A dream, however wild, is quite plain and matter-of-fact to the dreamer; therefore, for verisimilitude, the narrative of a dream should be quite plain and matter-of-fact. In the same way the narrator of an extremely fanciful tale should--since verisimilitude is the first aim of story-telling--attempt to exclude all suspicion of the unnatural from his reader's mind. And this is only done by persuading him that no suspicion of the unnatural occurred to the actors in the story. And this again is best managed by making his characters persons of sound every-day common sense. "If _these_ are not upset by what befalls them, why"--is the unconscious inference--"why in the world should _I_ be upset?"

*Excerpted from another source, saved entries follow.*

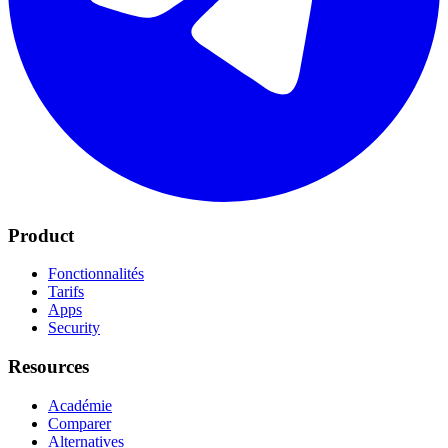
Product
Fonctionnalités
Tarifs
Apps
Security
Resources
Académie
Comparer
Alternatives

So, in spite of the enormous difference between the two writers, there has been no one since Defoe who so carefully as Mr. Stockton regulates the actions of his characters by strict common sense. Nor do I at the moment remember any writer who comes closer to Defoe in mathematical care for detail. In the case of the True-born Englishman this carefulness was sometimes overdone--as when he makes Colonel Jack remember with exactness the lists of articles he stole as a boy, and their value. In the _Adventures of Captain Horn_ the machinery which conceals and guards the Peruvian treasure is so elaborately described that one is tempted to believe Mr. Stockton must have constructed a working model of it with his own hands before he sat down to write the book. In a way, this accuracy of detail is part of the common-sense character of the narrative, and undoubtedly helps the verisimilitude enormously.


A Genuine American.

But to my mind Mr. Stockton's characters are even more original than the machinery of his stories. And in their originality they reflect not only Mr. Stockton himself, but the race from which they and their author spring. In fact, they seem to me about the most genuinely American things in American fiction. After all, when one comes to think of it, Mrs. Lecks and Captain Horn merely illustrate that ready adaptation of Anglo-Saxon pluck and businesslike common sense to savage and unusual circumstances which has been the real secret of the colonization of the North American Continent. Captain Horn's discovery and winning of the treasure may differ accidentally, but do not differ in essence, from a thousand true tales of commercial triumph in the great Central Plain or on the Pacific Slope. And in the heroine of the book we recognize those very qualities and aptitudes for which we have all learnt to admire and esteem the American girl. They are hero and heroine, and so of course we are presented with the better side of a national character; but then it has been the better side which has done the business. The bitterest critic of things American will not deny that Mr. Stockton's characters are typical Americans, and could not belong to any other nation in the world. Nor can he deny that they combine sobriety with pluck, and businesslike behavior with good feeling; that they are as full of honor as of resource, and as sportsmanlike as sagacious. That people with such characteristics should be recognizable by us as typical Americans is a sufficient answer to half the nonsense which is being talked just now _à propos_ of a recent silly contest for the America Cup.

Nationality apart, if anyone wants a good stirring story, _Captain Horn_ is the story for his money. It has loose ends, and the concluding chapter ties up an end that might well have been left loose; but if a better story of adventure has been written of late I wish somebody would tell me its name.